Well, today is my first day home alone since the week before Christmas.  Both kids were going to day care on Tuesdays/Thursdays last semester since I was teaching a class on those days.  This semester, I decided not to teach so that I could really make some progress in my program, but it just feels odd to be completely alone at home for a 9 hour period without having to prep/teach class and all that goes along with it.  I know that I desperately need this time to read for my comp exam, do work for my RAship (which has been my primary source of income for almost the past 2 years), and think about/work on my dissertation proposal, but I often have what I deem a multifaceted "working-from-home guilt."  As I just mentioned, there are numerous elements within this sense of guilt; I will name a few below:

1.  Feeling bad (as I did a little this morning) that my husband dropped the kids off at day care, even though he was in a bit of a rush to make a meeting (he had asked me to drop them off, but later said that he should be able to make it).  Seems a bit silly, I know.  This also relates to the larger issue that some of us working moms (whether you work from home, work out of the home, or a combination of both as has been my case) deal with from time to time:   guilt about day care.  This waxes and wanes  for me; I usually kick the guilt feeling when I reflect on the fact that it is getting increasingly difficult for me to make progress on the days that I am home with my 10 month old daughter and my son is in preschool.  I have to keep telling myself that this is a job too, even if it is not a "conventional" job and I really need some time during the day to move forward.  I could go on about that, but I will just end with a *sigh*.
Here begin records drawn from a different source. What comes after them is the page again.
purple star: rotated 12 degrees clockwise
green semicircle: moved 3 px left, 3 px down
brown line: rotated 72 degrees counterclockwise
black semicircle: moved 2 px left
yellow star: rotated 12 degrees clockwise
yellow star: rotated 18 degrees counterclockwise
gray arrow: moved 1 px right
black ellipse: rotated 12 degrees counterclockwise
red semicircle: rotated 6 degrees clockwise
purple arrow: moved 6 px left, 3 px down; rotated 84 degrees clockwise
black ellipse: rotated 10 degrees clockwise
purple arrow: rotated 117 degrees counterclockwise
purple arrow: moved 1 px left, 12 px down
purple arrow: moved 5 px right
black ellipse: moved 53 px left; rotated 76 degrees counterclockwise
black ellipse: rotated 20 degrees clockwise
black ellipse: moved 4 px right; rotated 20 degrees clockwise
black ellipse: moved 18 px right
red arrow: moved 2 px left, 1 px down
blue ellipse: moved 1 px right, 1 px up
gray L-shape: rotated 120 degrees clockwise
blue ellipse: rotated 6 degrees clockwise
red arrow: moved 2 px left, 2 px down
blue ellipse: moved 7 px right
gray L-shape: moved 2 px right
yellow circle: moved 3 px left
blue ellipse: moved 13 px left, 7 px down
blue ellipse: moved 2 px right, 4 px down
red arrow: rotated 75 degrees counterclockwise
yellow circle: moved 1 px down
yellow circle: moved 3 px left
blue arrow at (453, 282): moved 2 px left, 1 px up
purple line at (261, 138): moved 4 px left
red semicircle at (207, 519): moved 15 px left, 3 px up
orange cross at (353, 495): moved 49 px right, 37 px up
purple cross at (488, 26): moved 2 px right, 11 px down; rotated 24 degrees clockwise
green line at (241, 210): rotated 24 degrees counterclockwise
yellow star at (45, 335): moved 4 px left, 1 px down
2.  Having a complex about household chores.  Since I am home, I feel like I should try to do more household chores here and there.  Especially on the days I am home with DD, I try to do a few tasks here and there when she is occupying herself, but sometimes I feel the tug between doing a household task and getting work done.  Of course, what I end up doing also depends on the time frame I have, DD's mood and feeding schedule, etc.  However, often at the end of the day I feel some sense of guilt if the house is *still* as chaotic as it was first thing in the morning because I didn't get around to giving it some semblance of order due to my work. 

I guess that within those two points I mentioned there were others, but I know that there are more elements to this guilt that I have felt/thought of before and they are just not coming to mind right now!